Before you can think about it any longer, you wake.
You are a regular office clerk for Orenic, a company that specializes in biotech and medicine. You’re just one of the workers that do trivial jobs—copying papers, doing data, typing forms, and so on. While it might sound tiring, the surprisingly good pay and perks of working under one of the most important corporations in the country keeps the monotonous routine bearable.
However, one night after a day the same as any other, you wake up on a cold, metal table. You discover that you aren’t human (surprise!); you’re actually one of the prototypes of an android that Orenic has created. You’re considered to be one of the closest ones they’ve got to “perfection”—which in this case, they mean “acting human.”
Problem is, any form of technology more advanced than the internet was banned by the world a couple centuries ago.

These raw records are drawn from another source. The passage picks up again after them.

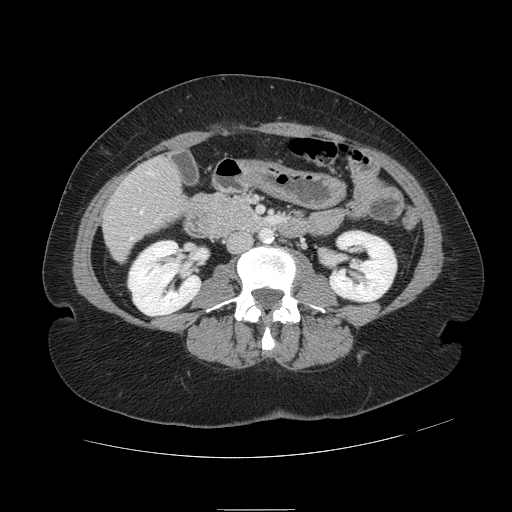
Contrast-enhanced abdominal CT, one axial slice; slice 22 of 121 in the series (ordered by position); soft-tissue window (W 400 / L 40 HU); 512 × 512 image matrix, field of view 400 × 400 mm. Case-level facts recorded for this patient, not image findings: patient: male, age 57 years at operation; diagnosis: colorectal cancer liver metastases, imaged before liver resection; multiple liver metastases: yes; largest metastasis: 6.3 cm.
Outlined on this slice (manually delineated by an expert):
- hepatic veins: bounding box <130,172,153,240> (left, top, right, bottom; pixels)
- liver: <105,159,179,260>
- portal vein (with intrahepatic branches): <134,208,136,210>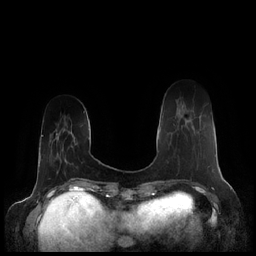
Breast MRI (dynamic contrast-enhanced), one axial slice. Position 47 of 248 along the scan axis. Dynamic contrast-enhanced series, time point 2 of 7 at this slice position (early post-contrast). 1.5 T. TE 1.9 ms, TR 4.1 ms. 0.8 mm slice thickness. 256 × 256 image matrix. Female patient.
Outlined on this slice (semi-automatically segmented with operator editing):
- enhancing-tissue mask used for the functional tumour volume (all voxels passing the contrast-enhancement thresholds inside the analysis volume; usually the tumour): bounding box <177,119,210,167> (left, top, right, bottom; pixels)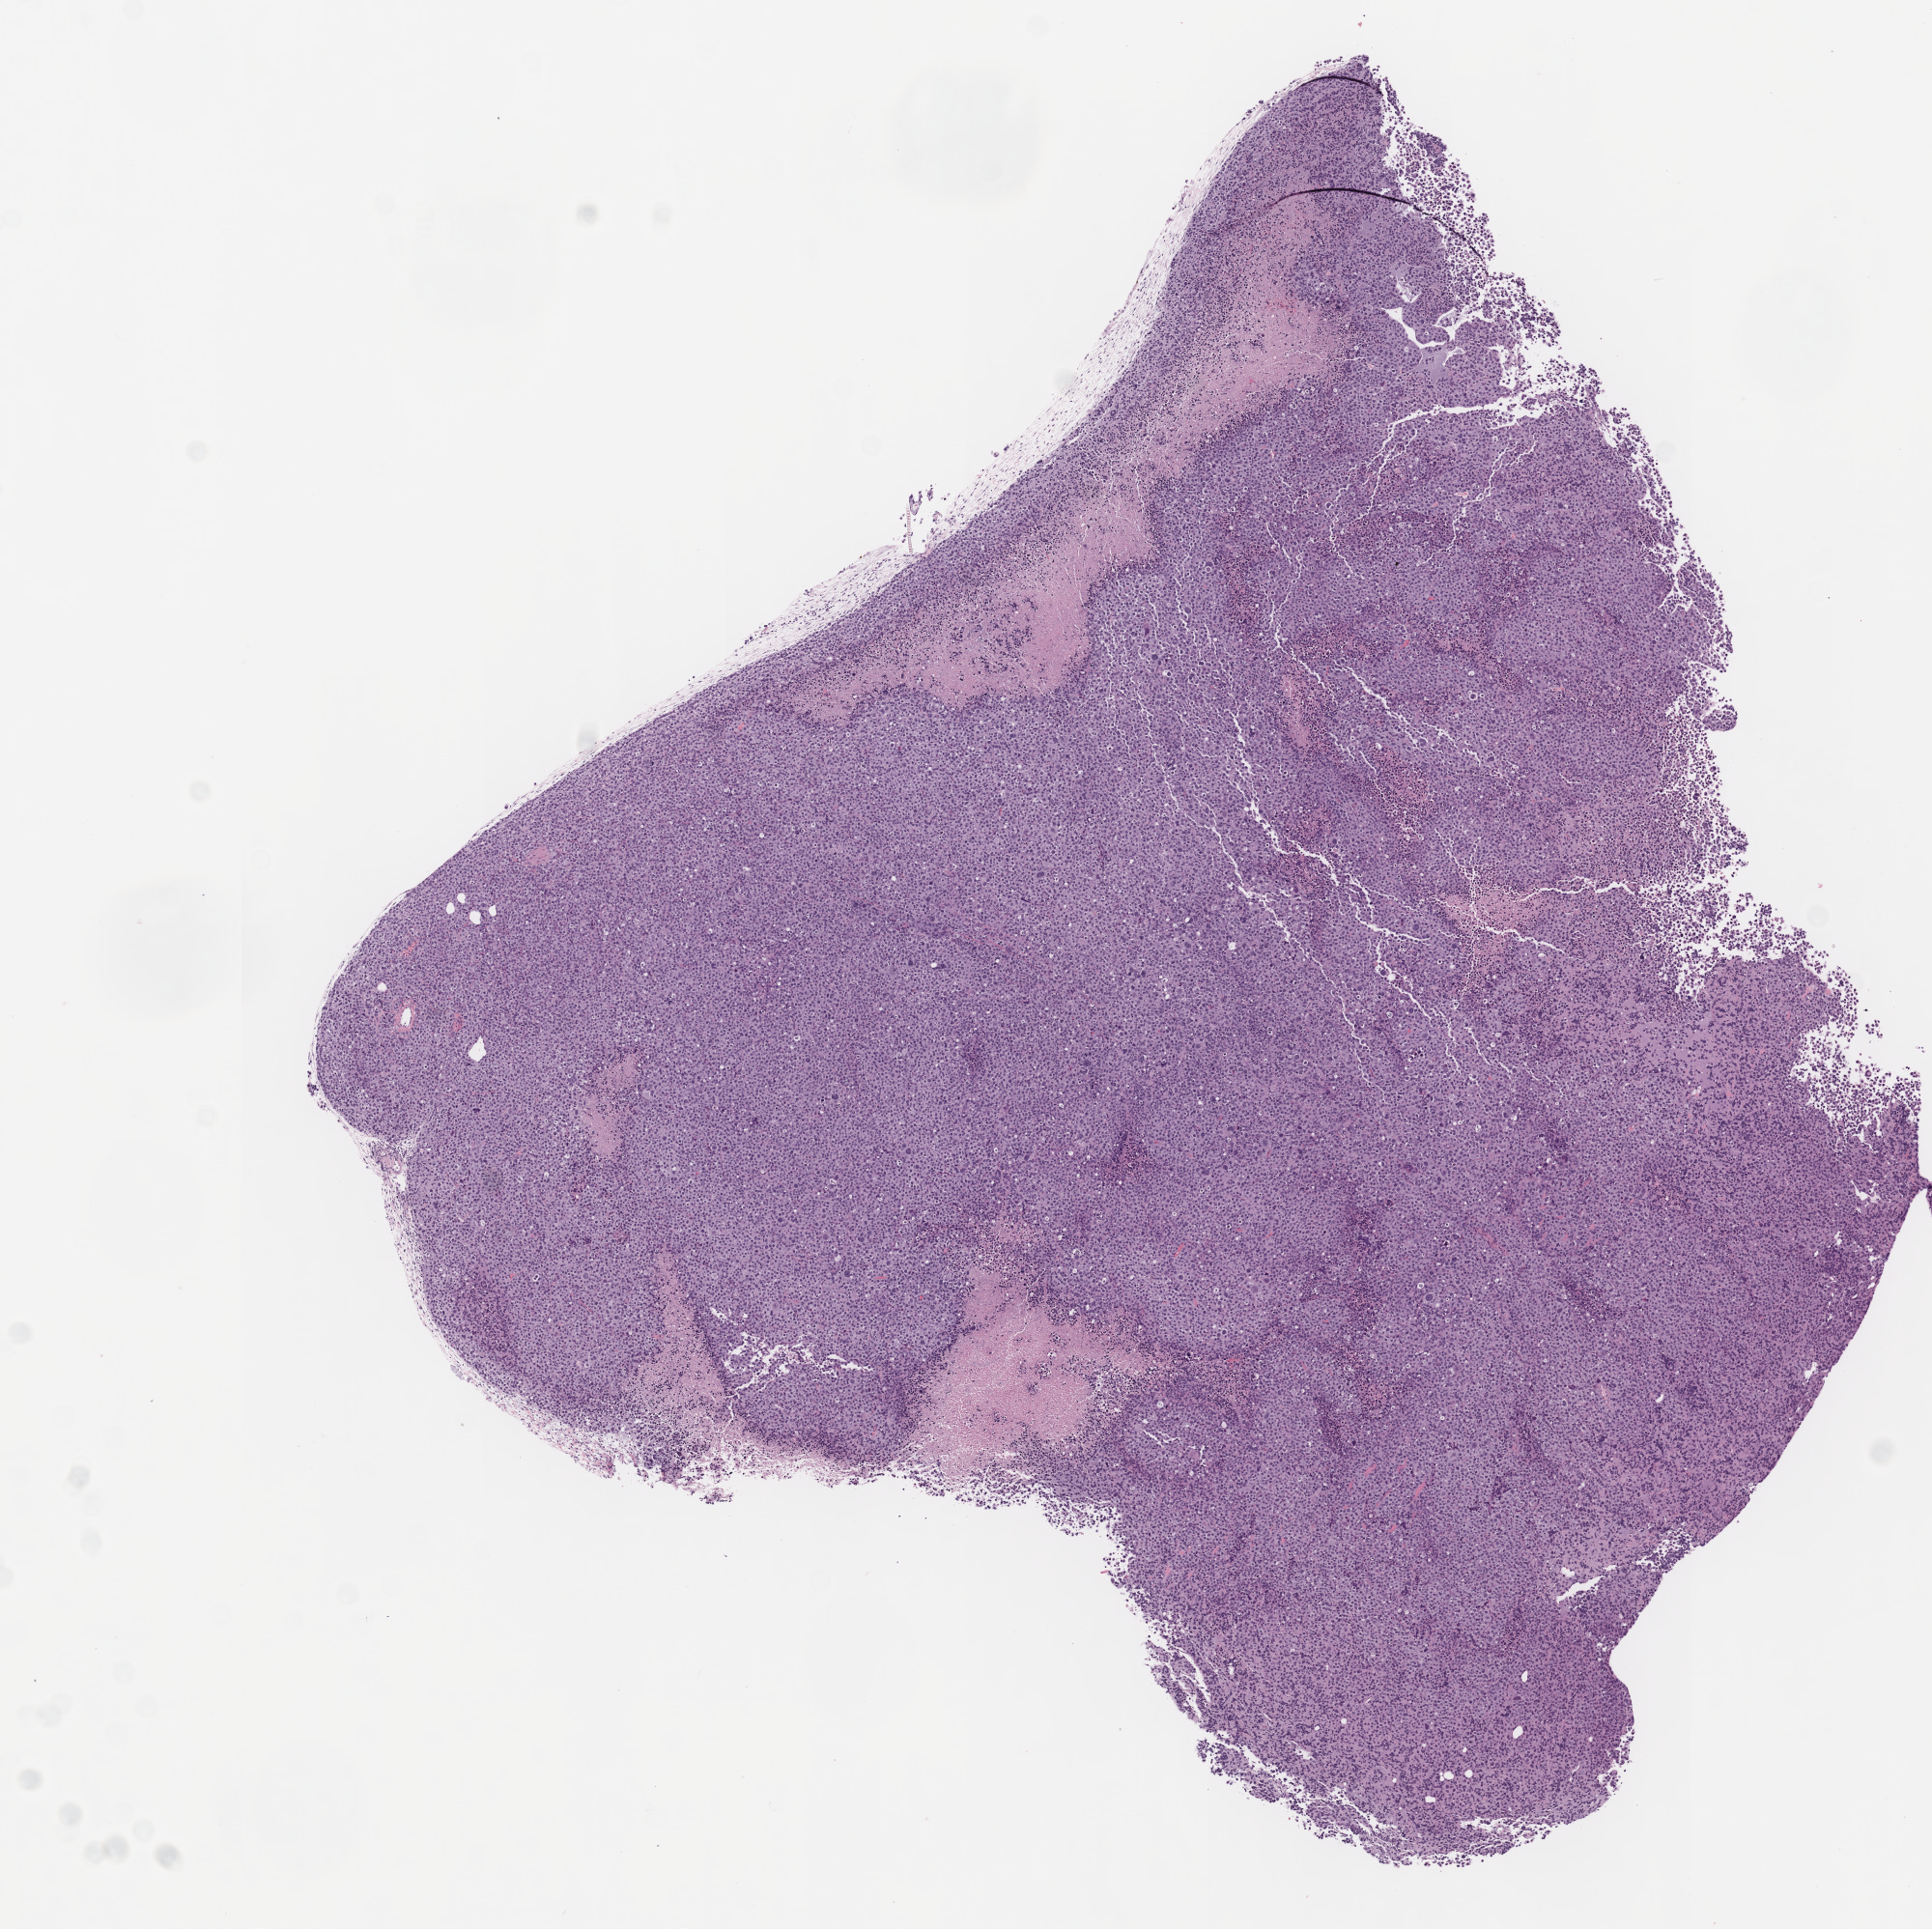
Whole-slide image, haematoxylin and eosin: patient-derived xenograft (human tumor grown in a mouse), passage 4 — a low-resolution overview of the entire scanned area, about 7.9 x 7.9 mm; FFPE section; tumor site category: bladder.
- originating patient diagnosis: Urothelial Carcinoma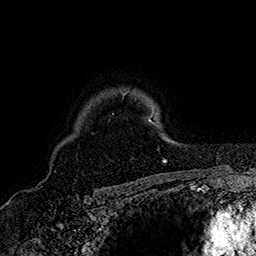
Breast MRI (dynamic contrast-enhanced), one axial slice; position 127 of 160 along the scan axis; cropped to one breast; dynamic contrast-enhanced series, time point 2 of 7 at this slice position (early post-contrast); 1.5 T; TE 2.8 ms, TR 5.4 ms; 1 mm slice thickness; 256 × 256 image matrix, field of view 180 × 180 mm. Female patient.
Structures marked on this image (semi-automatically segmented with operator editing):
- enhancing-tissue mask used for the functional tumour volume (all voxels passing the contrast-enhancement thresholds inside the analysis volume; usually the tumour): bounding box [x1, y1, x2, y2] px = [113, 91, 165, 161]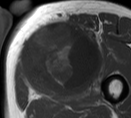
MRI of an extremity soft-tissue mass, one axial slice. Position 43 of 55 along the scan axis. MR volume resampled by the dataset authors to the PET/CT grid (not the native acquisition matrix). 3.27 mm slice thickness. 131 × 118 image matrix, field of view 128 × 115 mm. Male patient. Case-level facts recorded for this patient, not image findings: histological type: pleiomorphic liposarcoma; grade: high; site of the primary tumour: left thigh.
Structures marked on this image (expert contour drawn on MRI and transferred to this co-registered scan by the dataset authors):
- gross tumour volume including surrounding oedema: bounding box (x1, y1, x2, y2) in pixels: (20, 20, 103, 90)
- gross tumour volume (mass): (20, 23, 99, 90)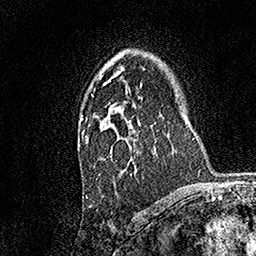
Breast MRI, one axial slice. Position 109 of 158 along the scan axis. Cropped to one breast. Dynamic contrast-enhanced series, time point 2 of 7 at this slice position (early post-contrast). 1.5 T. TE 3.5 ms, TR 7.2 ms. 1 mm slice thickness. 256 × 256 image matrix, field of view 165 × 165 mm. Female patient.
Structures marked on this image (semi-automatic segmentation, software-assisted and operator-edited):
- enhancing-tissue mask used for the functional tumour volume (all voxels passing the contrast-enhancement thresholds inside the analysis volume; usually the tumour): bounding box (x1, y1, x2, y2) in pixels: (81, 82, 140, 179)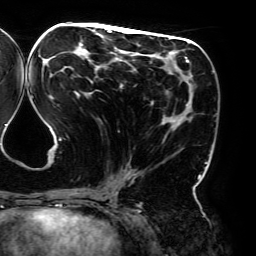
Breast MRI (dynamic contrast-enhanced), one axial slice. Slice 89 of 192 in the series (ordered by position). Cropped to one breast. Dynamic contrast-enhanced series, time point 2 of 6 at this slice position (early post-contrast). 3 T. TE 4.2 ms, TR 7.8 ms. 1.2 mm slice thickness. 256 × 256 image matrix, field of view 240 × 240 mm. Female patient.
Annotated regions visible in this slice (semi-automatically segmented with operator editing):
- enhancing-tissue mask used for the functional tumour volume (all voxels passing the contrast-enhancement thresholds inside the analysis volume; usually the tumour): bounding box <42,28,195,195> (left, top, right, bottom; pixels)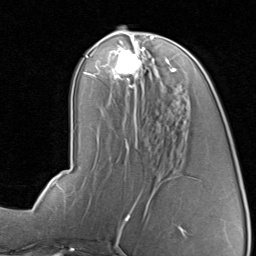
Breast MRI, one axial slice; position 38 of 80 along the scan axis; cropped to one breast; dynamic contrast-enhanced series, time point 2 of 8 at this slice position (early post-contrast); 1.5 T; TE 1.7 ms, TR 4.5 ms; 2 mm slice thickness; 256 × 256 image matrix. Female patient.
Outlined on this slice (semi-automatic segmentation, software-assisted and operator-edited):
- enhancing-tissue mask used for the functional tumour volume (all voxels passing the contrast-enhancement thresholds inside the analysis volume; usually the tumour): bounding box (x1, y1, x2, y2) in pixels: (98, 44, 177, 90)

Robots? Nope. Artificial Intelligence? Nope. Those military prototypes that look and behave like dogs? Absolutely not. Even Siri and Alexa? Not a chance.
So why would a successful, megamillionaire company like Orenic risk making you?
Your existence now illegal, and your life a lie, can you untangle yourself from Orenic’s schemes and (hopefully) regain your sense of identity?
Set in a vintage dystopian society, Mimicry explores the repeating cycle of corporate corruption and what it means to be human.